Very anecdotal but of the people I know in game studios who are tasked with engine work, and people who make a killing doing FPGA work for HFT firms, both camps shook their head at Casey’s HMH thing. Uniformly I do not know of a single professional developer of this sort of caliber who looked at HMH and thought it looks great. Quite the opposite. I think they found his approach and justifications unsound as it would instil awful practices of premature unfounded optimization and a disdain for normal library code in favour of hand-rolling your own half-baked implementations based on outdated trivia. I agree with them on the basis that HMH exposed an unprepared and inexperienced audience to something that has to be regarded with utmost care.
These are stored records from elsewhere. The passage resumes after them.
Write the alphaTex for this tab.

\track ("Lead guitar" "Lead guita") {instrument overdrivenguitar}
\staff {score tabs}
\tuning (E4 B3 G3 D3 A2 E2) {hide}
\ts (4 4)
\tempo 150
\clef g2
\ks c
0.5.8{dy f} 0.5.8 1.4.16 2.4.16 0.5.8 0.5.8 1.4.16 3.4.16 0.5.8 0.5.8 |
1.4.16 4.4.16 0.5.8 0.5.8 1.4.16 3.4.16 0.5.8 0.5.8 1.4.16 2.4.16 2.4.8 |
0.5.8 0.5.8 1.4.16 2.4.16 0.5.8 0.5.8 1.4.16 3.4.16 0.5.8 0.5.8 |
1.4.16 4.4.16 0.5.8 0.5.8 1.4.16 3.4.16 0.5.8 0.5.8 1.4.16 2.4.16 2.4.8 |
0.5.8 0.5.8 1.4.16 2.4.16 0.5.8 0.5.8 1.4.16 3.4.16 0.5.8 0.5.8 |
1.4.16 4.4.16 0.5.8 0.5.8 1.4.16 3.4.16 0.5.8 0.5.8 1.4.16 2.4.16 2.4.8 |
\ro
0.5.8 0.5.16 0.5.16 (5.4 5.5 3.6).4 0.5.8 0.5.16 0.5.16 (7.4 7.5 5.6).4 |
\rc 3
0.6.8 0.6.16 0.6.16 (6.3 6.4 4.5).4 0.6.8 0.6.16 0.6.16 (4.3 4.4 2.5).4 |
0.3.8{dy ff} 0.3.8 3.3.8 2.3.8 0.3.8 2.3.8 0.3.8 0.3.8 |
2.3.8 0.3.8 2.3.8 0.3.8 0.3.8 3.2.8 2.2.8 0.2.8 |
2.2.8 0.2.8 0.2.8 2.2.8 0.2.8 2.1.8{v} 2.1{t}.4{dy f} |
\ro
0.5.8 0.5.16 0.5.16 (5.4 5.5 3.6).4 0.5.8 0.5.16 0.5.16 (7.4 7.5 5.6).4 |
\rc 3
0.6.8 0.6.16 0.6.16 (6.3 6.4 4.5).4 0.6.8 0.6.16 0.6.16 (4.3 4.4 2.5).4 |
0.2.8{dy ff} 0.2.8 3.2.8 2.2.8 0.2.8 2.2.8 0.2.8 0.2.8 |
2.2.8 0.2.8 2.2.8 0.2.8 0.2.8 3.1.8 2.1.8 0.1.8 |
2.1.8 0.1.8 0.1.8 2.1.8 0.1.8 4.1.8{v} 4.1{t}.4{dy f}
For this, I refer to Jonathan Blow’s presentation of “a list is probably good enough” as an antidote. I think JB’s recommendations are more in line with actual practices, whereas Casey just raised red flags uniformly from here-and-now engine devs shipping multi platform games.
_aavaa_|1 year ago
I am not linking to handmade hero, I'm linking to a separate project of his (his performance aware programming course) that is actually aimed at being an educational piece.
I lied, I will comment on one factual piece. "normal library code in favour of hand-rolling your own half-baked implementations based on outdated trivia." Yes, that is the whole point of the series (not the characterization as half-based and outdated trivia). The point was to show how to build a game (and its engine) from scratch to as big of a degree as possible. The avowing of library code is the point, to show what it takes to build engines rather than call a library so that the industry has more people who would even attempt doing such a thing.
Equally anecdotally, based on available online information, he worked for a long time on core technologies at RAD Game tools, a company which essentially every gamer, expect maybe pure mobile gamers, has purchased a game that used their technology. It may be possible that he acts (or acted in HMH) based on outdated trivia and favoured premature unfounded optimization, but I find it hard to believe based on the content of his I've engaged with and his track record.
nickelpro|1 year ago
But you should no more follow Casey in form and function than you would any other fundamentalist.
_aavaa_|1 year ago
The religious comparison is also a telling one given the state of the industry; for we aren't the theologian, we're the common folk looking for someone or something to follow in order to write better code.
Who are Casey's alternatives? Gesturing the cppcon as a learning resource has "read research papers to learn about a field" vibes. They can be highly informative and worth the effort, but not for beginners.
Who are Casey's contemporaries? If he's a fundamentalist then the atheists are nowhere to be seen by the beginners. Instead we have agile ceremony shamans, clean code bible missionaries, tdd doomsday cults, oop/rust/haskell/etc. zealots, a thriving megachurch industry of Lambda schools, and the mother of all cargo cults masquerading as web dev.